- Problem to solve -
Rewrite every line of the records below as a numbered list, skipping blank lines and leaving out the pictures.
BEGIN Information supplied
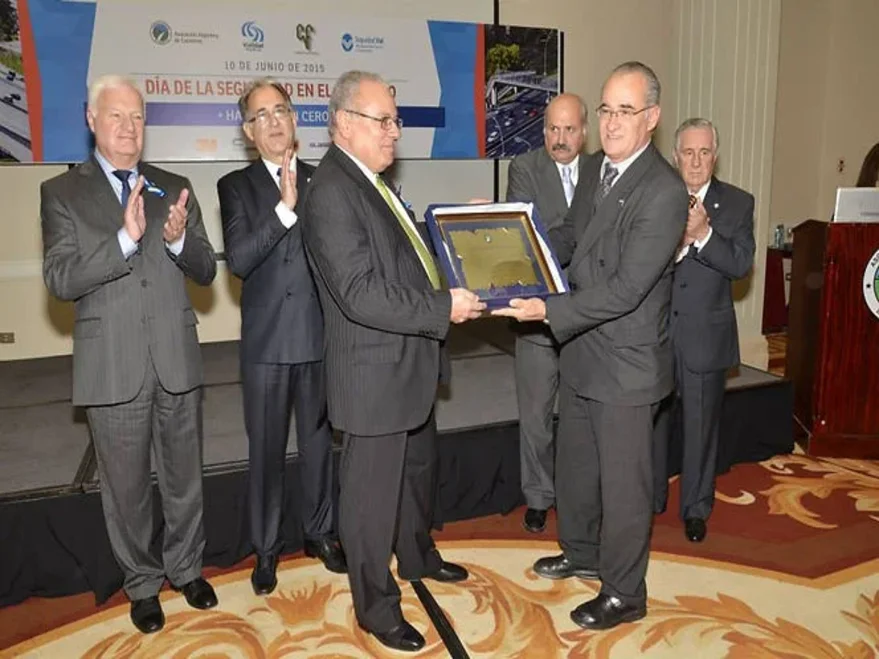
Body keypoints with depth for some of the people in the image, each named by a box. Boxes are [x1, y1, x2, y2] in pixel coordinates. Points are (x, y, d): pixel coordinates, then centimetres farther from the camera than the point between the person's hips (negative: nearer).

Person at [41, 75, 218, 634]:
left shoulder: (175, 188, 7)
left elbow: (206, 272, 4)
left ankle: (186, 568, 37)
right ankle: (143, 583, 33)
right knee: (127, 487, 12)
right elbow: (60, 280, -11)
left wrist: (179, 240, -18)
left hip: (177, 361, 2)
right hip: (113, 369, -2)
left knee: (184, 478, 16)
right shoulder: (62, 193, 0)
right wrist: (125, 238, -25)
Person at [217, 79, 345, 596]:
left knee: (319, 439, 14)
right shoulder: (236, 186, 1)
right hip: (266, 339, -1)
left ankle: (320, 531, 33)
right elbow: (239, 259, -15)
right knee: (266, 447, 9)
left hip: (320, 334, 2)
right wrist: (284, 209, -21)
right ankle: (267, 547, 26)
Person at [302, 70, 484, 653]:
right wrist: (443, 307, -24)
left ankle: (417, 556, 48)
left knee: (419, 469, 26)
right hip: (374, 373, -10)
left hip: (408, 365, 10)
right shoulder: (332, 193, -21)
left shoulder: (372, 183, 10)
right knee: (373, 491, 7)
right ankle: (376, 604, 26)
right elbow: (362, 294, -28)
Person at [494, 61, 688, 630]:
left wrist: (550, 310, -27)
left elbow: (626, 288, -26)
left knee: (623, 481, 8)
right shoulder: (594, 168, 5)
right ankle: (582, 553, 47)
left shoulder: (664, 191, -22)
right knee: (575, 466, 23)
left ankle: (624, 594, 29)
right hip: (582, 349, 8)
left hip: (627, 361, -8)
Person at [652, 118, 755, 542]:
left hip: (705, 335, -1)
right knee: (652, 420, 14)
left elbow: (741, 265, -11)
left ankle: (696, 508, 27)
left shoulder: (737, 203, 0)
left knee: (701, 426, 10)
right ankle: (650, 498, 33)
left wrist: (702, 233, -24)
END Information supplied
- Task output -
1. Body keypoints with depth for some of the people in the image, each named by a box. Boxes are [x1, y1, x2, y2] in pixel coordinates. Points are (x, y, d): pixel coordinates, then centimetres farther from the camera than the point between the person's hips (negative: nearer).
2. Person at [41, 75, 218, 634]:
3. left shoulder: (175, 188, 7)
4. left elbow: (206, 272, 4)
5. left ankle: (186, 568, 37)
6. right ankle: (143, 583, 33)
7. right knee: (127, 487, 12)
8. right elbow: (60, 280, -11)
9. left wrist: (179, 240, -18)
10. left hip: (177, 361, 2)
11. right hip: (113, 369, -2)
12. left knee: (184, 478, 16)
13. right shoulder: (62, 193, 0)
14. right wrist: (125, 238, -25)
15. Person at [217, 79, 345, 596]:
16. left knee: (319, 439, 14)
17. right shoulder: (236, 186, 1)
18. right hip: (266, 339, -1)
19. left ankle: (320, 531, 33)
20. right elbow: (239, 259, -15)
21. right knee: (266, 447, 9)
22. left hip: (320, 334, 2)
23. right wrist: (284, 209, -21)
24. right ankle: (267, 547, 26)
25. Person at [302, 70, 484, 653]:
26. right wrist: (443, 307, -24)
27. left ankle: (417, 556, 48)
28. left knee: (419, 469, 26)
29. right hip: (374, 373, -10)
30. left hip: (408, 365, 10)
31. right shoulder: (332, 193, -21)
32. left shoulder: (372, 183, 10)
33. right knee: (373, 491, 7)
34. right ankle: (376, 604, 26)
35. right elbow: (362, 294, -28)
36. Person at [494, 61, 688, 630]:
37. left wrist: (550, 310, -27)
38. left elbow: (626, 288, -26)
39. left knee: (623, 481, 8)
40. right shoulder: (594, 168, 5)
41. right ankle: (582, 553, 47)
42. left shoulder: (664, 191, -22)
43. right knee: (575, 466, 23)
44. left ankle: (624, 594, 29)
45. right hip: (582, 349, 8)
46. left hip: (627, 361, -8)
47. Person at [652, 118, 755, 542]:
48. left hip: (705, 335, -1)
49. right knee: (652, 420, 14)
50. left elbow: (741, 265, -11)
51. left ankle: (696, 508, 27)
52. left shoulder: (737, 203, 0)
53. left knee: (701, 426, 10)
54. right ankle: (650, 498, 33)
55. left wrist: (702, 233, -24)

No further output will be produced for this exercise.